Everyone who worked at the dump belonged to the New Race. They answered to Nick Frigg, and he answered to his maker.
Crosswoods was owned by a Nevada corporation, which was itself owned by a holding company in the Bahamas. That holding company was an asset of a trust based in Switzerland.
The beneficiaries of the trust were three Australian nationals living in New Orleans. The Australians were in fact members of the New Race, who were themselves owned by Victor.
At the apex—or perhaps at the nadir—of this arc of deception stood Nick, both the master of the garbage and the overseer of the secret graveyard. More than most others of his kind, he enjoyed his work even if it was not what he wanted for a life.
The panoply of odors, an unending series of revolting stenches to an ordinary man, were a phantasmago
ria of fragrances to Nick. He breathed deeply and licked the air, and savored the intricacies of every aroma.
By the introduction of certain canine genes, Nick’s maker had given him a sense of smell approximately half as sensitive as that of a dog, which meant he enjoyed olfactory perceptions ten thousand times more powerful than those of the average human being.
To a dog, few scents cause revulsion. Many are good, and nearly all are interesting. Even the stink of offal and the ripe miasma of decomposition are intriguing if not savory. And so they were, as well, to Nick Frigg.
This gift of smell turned a foul job into one with the potential to delight. Although Nick had cause to believe that Victor was a hard God if not cruel, here was one reason to consider that he did care, after all, about his creations.
Dog-nose Nick strode the ramparts, which were wide enough to accommodate an SUV, watching the semis off-loading along the far perimeter of the east pit, two hundred yards to his left.

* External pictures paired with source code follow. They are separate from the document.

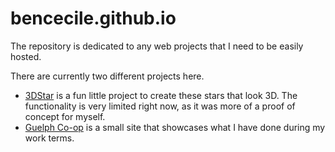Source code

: # bencecile.github.io
The repository is dedicated to any web projects that I need to be easily hosted.

There are currently two different projects here.
- [3DStar](https://bencecile.github.io/3DStar) is a fun little project to create these stars that look 3D. The functionality is very limited right now, as it was more of a proof of concept for myself.
- [Guelph Co-op](http://bencecile.github.io/GuelphCo-op) is a small site that showcases what I have done during my work terms.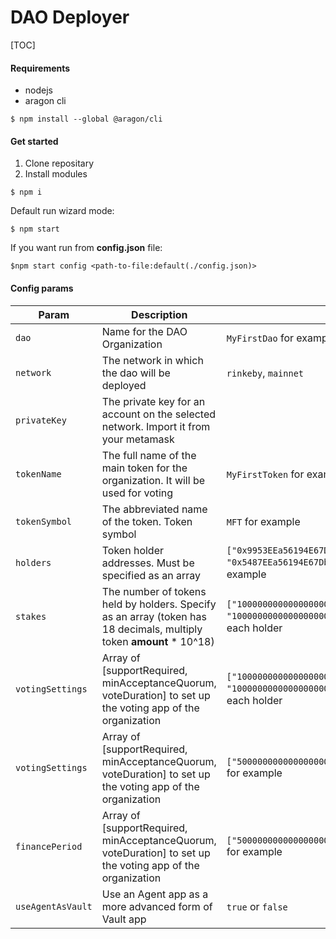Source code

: # DAO Deployer
[TOC]

#### Requirements
- nodejs
- aragon cli

`$ npm install --global @aragon/cli`


#### Get started

1. Clone repositary
2. Install modules

`$ npm i`

Default run wizard mode:

`$ npm start`

If you want run from **config.json** file:

`$npm start config <path-to-file:default(./config.json)>`

#### Config params

Param | Description | Values
-------- | ------------- | -------
`dao` | Name for the DAO Organization | `MyFirstDao` for example
`network` | The network in which the dao will be deployed | `rinkeby`, `mainnet`
`privateKey` | The private key for an account on the selected network. Import it from your metamask |
`tokenName` | The full name of the main token for the organization. It will be used for voting | `MyFirstToken` for example
`tokenSymbol` | The abbreviated name of the token. Token symbol | `MFT` for example
`holders` | Token holder addresses. Must be specified as an array | `["0x9953EEa56194E67DbD87D1E54c59488Ce0bcf624", "0x5487EEa56194E67DbD87D1E54c59488Ce0bcf624"]` for example
`stakes` | The number of tokens held by holders. Specify as an array (token has 18 decimals, multiply token **amount** * 10^18) | `["1000000000000000000000", "1000000000000000000000"]` for example 1000 MFT for each holder
`votingSettings` | Array of [supportRequired, minAcceptanceQuorum, voteDuration] to set up the voting app of the organization | `["1000000000000000000000", "1000000000000000000000"]` for example 1000 MFT for each holder
`votingSettings` | Array of [supportRequired, minAcceptanceQuorum, voteDuration] to set up the voting app of the organization | `["500000000000000000","50000000000000000","604800"]` for example
`financePeriod` | Array of [supportRequired, minAcceptanceQuorum, voteDuration] to set up the voting app of the organization | `["500000000000000000","50000000000000000","604800"]` for example
`useAgentAsVault` | Use an Agent app as a more advanced form of Vault app | `true` or `false`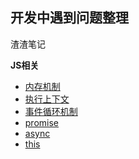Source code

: ## 开发中遇到问题整理

渣渣笔记   

**JS相关**    
* [内存机制](./content/JS中函数执行相关/内存机制.md)
* [执行上下文](./content/JS中函数执行相关/执行上下文.md)
* [事件循环机制](./content/JS中函数执行相关/事件循环机制.md)
* [promise](./content/promise/readme.md)
* [async](./content/Async函数/async.md)
* [this](./content/this相关/this指向.md)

This ten-story-deep hole had been two-thirds filled with trash over the past few years.
Wide-track bulldozers—tagged “garbage galleons” by Nick and his crew—rode the sea of trash and distributed it more evenly across the pit than the trucks left it.
To his right lay the west pit, not quite as large as that to the east, but somewhat fuller.
Downslope, to the south, two previous sites had been filled and subsequently capped with eight feet of earth. Methane-gas vent pipes punctuated those grass-covered mounds.
North of the current two pits, excavation of a new east dump had been under way for two months. The chug and growl of earth-moving machines echoed down from those heights.
Nick turned his back to the busy east and studied the quiet west pit, from which incoming semis had been diverted for the day.
This moonscape of rubbish stirred his two hearts as nothing else could. Compacted chaos, waste and rack and ruin: These bleak, toxic barrens spoke to that part of him that might have been occupied by a soul if he had been of the Old Race. He felt at home here as he would never feel in woods or grassy fields, or in a city. The desolation, the filth, the mold, the rancidity, the ash, the slime called to him as the sea called a sailor.